Literary References

The marshes, coastline and flat landscape have inspired many authors and artists.

A few are listed below.

Daniel Defoe

From 1724-1726,  Author of Robinson Crusoe, Daniel Defoe travelled the Country recording his trek in "Tour through the whole island of Great Britain". His remarks on Burnham and the Dengie Hundred were limited to ' the strange decay of sex' with an explanation that many men had numerous wives who they took from the uplands but the wives rarely survived in the fog and damps of the marshland and died within a year or so at which the men just went back to the uplands and got another wife

 Alfred Hitchcock 

Alfred Hitchcock was born and brought up in the East End. When asked, by the Times Newspaper, the inspiration for his atmospheric films he cited his experience from a Visit to Burnham on Crouch on a grey November day when the gulls circled above

Would North by North West, Psycho or the Birds have been made without the inspiration of a visit to Burnham on Crouch?

 H G Wells

In his classic book War of the Worlds HG Wells used the area as a setting for his Martian invasion.
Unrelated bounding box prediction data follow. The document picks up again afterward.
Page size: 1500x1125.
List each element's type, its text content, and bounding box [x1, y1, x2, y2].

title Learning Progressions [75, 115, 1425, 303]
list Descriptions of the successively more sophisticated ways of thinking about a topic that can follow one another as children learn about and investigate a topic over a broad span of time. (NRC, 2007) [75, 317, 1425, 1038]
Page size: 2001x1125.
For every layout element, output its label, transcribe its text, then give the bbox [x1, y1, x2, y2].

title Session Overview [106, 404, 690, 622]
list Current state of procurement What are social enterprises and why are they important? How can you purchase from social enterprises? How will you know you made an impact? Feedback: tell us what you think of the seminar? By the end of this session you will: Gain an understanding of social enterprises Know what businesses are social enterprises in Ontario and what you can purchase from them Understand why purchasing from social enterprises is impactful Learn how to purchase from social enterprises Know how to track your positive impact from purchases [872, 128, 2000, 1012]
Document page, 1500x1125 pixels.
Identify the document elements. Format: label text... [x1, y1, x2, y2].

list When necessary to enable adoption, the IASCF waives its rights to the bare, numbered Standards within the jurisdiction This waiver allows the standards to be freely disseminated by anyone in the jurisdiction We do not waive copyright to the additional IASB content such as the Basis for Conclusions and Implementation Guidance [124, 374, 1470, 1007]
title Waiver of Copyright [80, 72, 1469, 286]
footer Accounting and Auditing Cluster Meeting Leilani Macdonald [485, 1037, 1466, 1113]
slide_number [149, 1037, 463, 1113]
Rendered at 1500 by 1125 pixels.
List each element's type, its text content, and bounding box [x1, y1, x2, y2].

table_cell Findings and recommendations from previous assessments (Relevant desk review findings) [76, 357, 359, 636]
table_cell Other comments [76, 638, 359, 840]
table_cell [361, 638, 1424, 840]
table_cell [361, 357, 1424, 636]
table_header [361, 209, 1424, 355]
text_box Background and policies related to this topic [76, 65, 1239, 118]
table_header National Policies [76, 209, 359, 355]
" Then far away beyond the Crouch, came another striding over some stunted trees, and then yet another still farther off wading deeply through a shiny mud flat half way up between sea and sky. By midday they passed through Tillingham, which strangely enough seemed silent and deserted, save for a few furtive plunderers hunting for food. Near Tillingham they suddenly came into sight of the sea, and the most amazing crowd of shipping of all sorts that it is possible to imagine."